Science Writing.- The discoveries related to "peripheral immunological tolerance" made by three scientists have justified today the awarding of the Nobel Prize in Medicine or Physiology, but what is it? It is a mechanism of the immune system that prevents the body from attacking its own tissues.
It also prevents, according to some of the world's leading scientific texts on immunology (such as Janeway's Immunobiology), the body from overreacting to some antigens that are not, in principle, particularly dangerous and that act in the periphery of the organism.

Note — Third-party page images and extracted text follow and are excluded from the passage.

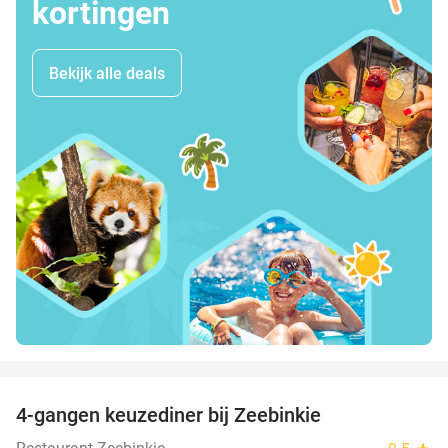
kortingen
Bekijk alle deals
favorite_border
4-gangen keuzediner bij Zeebinkie
45%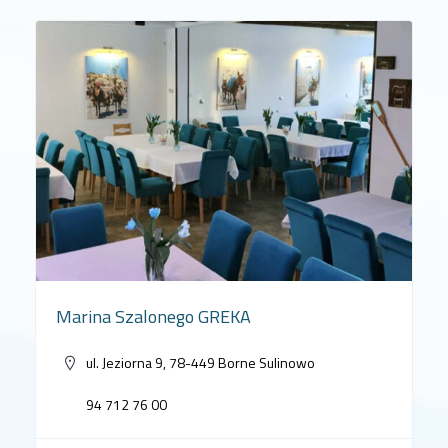
Marina Szalonego GREKA
ul. Jeziorna 9, 78-449 Borne Sulinowo
94 712 76 00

The Nobel Assembly at the Karolinska Institute in Stockholm has today announced the award of the 2025 Nobel Prize in Physiology or Medicine to Mary E. Brunkow, Fred Ramsdell, and Shimon Sakaguchi "for their discoveries concerning peripheral immunological tolerance."
The immune system learns to differentiate between its own organisms (autoantigens) and foreign ones (pathogens), and central tolerance is established inside the human body, which, if functioning normally, is capable of eliminating some types of lymphocytes (white blood cells fundamental in the immune system to identify and combat pathogens).
But the immune system is not able to eliminate all lymphocytes, that's where peripheral tolerance becomes important, which tries to prevent those lymphocytes that 'escaped' from attacking the body's own tissues, which is fundamental to maintain the balance between the immune response against infections and to prevent autoimmune diseases.